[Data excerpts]
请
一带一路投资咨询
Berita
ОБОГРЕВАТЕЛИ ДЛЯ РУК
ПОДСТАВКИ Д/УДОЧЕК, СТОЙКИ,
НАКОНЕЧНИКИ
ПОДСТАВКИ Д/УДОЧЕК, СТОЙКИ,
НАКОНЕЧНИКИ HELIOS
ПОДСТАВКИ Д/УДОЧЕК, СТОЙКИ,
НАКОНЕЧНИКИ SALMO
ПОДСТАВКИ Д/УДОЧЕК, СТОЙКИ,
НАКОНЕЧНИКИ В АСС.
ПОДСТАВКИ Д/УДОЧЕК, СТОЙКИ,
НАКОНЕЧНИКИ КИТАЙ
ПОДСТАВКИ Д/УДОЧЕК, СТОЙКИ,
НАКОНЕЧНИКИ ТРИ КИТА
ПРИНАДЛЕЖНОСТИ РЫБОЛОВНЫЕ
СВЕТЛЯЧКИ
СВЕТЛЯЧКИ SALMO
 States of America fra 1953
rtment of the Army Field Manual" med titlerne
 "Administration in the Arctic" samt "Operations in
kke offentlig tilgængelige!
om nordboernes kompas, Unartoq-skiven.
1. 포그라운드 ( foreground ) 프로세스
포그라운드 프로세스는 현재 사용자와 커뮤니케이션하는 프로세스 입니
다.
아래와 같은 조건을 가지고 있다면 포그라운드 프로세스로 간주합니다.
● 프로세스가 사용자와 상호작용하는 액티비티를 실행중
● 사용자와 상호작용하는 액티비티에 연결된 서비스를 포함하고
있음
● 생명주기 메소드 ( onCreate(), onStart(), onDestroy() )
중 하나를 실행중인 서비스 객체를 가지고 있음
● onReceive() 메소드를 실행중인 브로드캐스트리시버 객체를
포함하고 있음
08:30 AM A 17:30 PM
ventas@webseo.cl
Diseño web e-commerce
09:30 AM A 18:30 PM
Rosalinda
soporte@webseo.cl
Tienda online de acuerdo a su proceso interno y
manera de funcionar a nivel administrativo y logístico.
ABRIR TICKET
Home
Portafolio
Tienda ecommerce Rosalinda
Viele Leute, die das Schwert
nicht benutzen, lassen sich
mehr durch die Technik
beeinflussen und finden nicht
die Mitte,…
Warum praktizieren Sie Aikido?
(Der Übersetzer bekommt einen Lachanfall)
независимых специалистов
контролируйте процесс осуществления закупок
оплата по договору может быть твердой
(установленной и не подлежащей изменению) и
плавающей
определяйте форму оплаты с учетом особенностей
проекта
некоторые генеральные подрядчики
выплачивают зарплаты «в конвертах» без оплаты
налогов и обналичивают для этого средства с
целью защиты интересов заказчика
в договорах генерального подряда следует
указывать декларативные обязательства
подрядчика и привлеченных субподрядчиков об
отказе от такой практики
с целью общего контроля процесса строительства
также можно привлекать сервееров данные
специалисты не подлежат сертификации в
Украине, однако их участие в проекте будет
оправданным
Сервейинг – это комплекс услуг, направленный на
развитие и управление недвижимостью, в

DIRECTIVE.
Exactly as shown above, return every record.

EXERCISE ANSWER.
请
一带一路投资咨询
Berita
ОБОГРЕВАТЕЛИ ДЛЯ РУК
ПОДСТАВКИ Д/УДОЧЕК, СТОЙКИ,
НАКОНЕЧНИКИ
ПОДСТАВКИ Д/УДОЧЕК, СТОЙКИ,
НАКОНЕЧНИКИ HELIOS
ПОДСТАВКИ Д/УДОЧЕК, СТОЙКИ,
НАКОНЕЧНИКИ SALMO
ПОДСТАВКИ Д/УДОЧЕК, СТОЙКИ,
НАКОНЕЧНИКИ В АСС.
ПОДСТАВКИ Д/УДОЧЕК, СТОЙКИ,
НАКОНЕЧНИКИ КИТАЙ
ПОДСТАВКИ Д/УДОЧЕК, СТОЙКИ,
НАКОНЕЧНИКИ ТРИ КИТА
ПРИНАДЛЕЖНОСТИ РЫБОЛОВНЫЕ
СВЕТЛЯЧКИ
СВЕТЛЯЧКИ SALMO
 States of America fra 1953
rtment of the Army Field Manual" med titlerne
 "Administration in the Arctic" samt "Operations in
kke offentlig tilgængelige!
om nordboernes kompas, Unartoq-skiven.
1. 포그라운드 ( foreground ) 프로세스
포그라운드 프로세스는 현재 사용자와 커뮤니케이션하는 프로세스 입니
다.
아래와 같은 조건을 가지고 있다면 포그라운드 프로세스로 간주합니다.
● 프로세스가 사용자와 상호작용하는 액티비티를 실행중
● 사용자와 상호작용하는 액티비티에 연결된 서비스를 포함하고
있음
● 생명주기 메소드 ( onCreate(), onStart(), onDestroy() )
중 하나를 실행중인 서비스 객체를 가지고 있음
● onReceive() 메소드를 실행중인 브로드캐스트리시버 객체를
포함하고 있음
08:30 AM A 17:30 PM
ventas@webseo.cl
Diseño web e-commerce
09:30 AM A 18:30 PM
Rosalinda
soporte@webseo.cl
Tienda online de acuerdo a su proceso interno y
manera de funcionar a nivel administrativo y logístico.
ABRIR TICKET
Home
Portafolio
Tienda ecommerce Rosalinda
Viele Leute, die das Schwert
nicht benutzen, lassen sich
mehr durch die Technik
beeinflussen und finden nicht
die Mitte,…
Warum praktizieren Sie Aikido?
(Der Übersetzer bekommt einen Lachanfall)
независимых специалистов
контролируйте процесс осуществления закупок
оплата по договору может быть твердой
(установленной и не подлежащей изменению) и
плавающей
определяйте форму оплаты с учетом особенностей
проекта
некоторые генеральные подрядчики
выплачивают зарплаты «в конвертах» без оплаты
налогов и обналичивают для этого средства с
целью защиты интересов заказчика
в договорах генерального подряда следует
указывать декларативные обязательства
подрядчика и привлеченных субподрядчиков об
отказе от такой практики
с целью общего контроля процесса строительства
также можно привлекать сервееров данные
специалисты не подлежат сертификации в
Украине, однако их участие в проекте будет
оправданным
Сервейинг – это комплекс услуг, направленный на
развитие и управление недвижимостью, в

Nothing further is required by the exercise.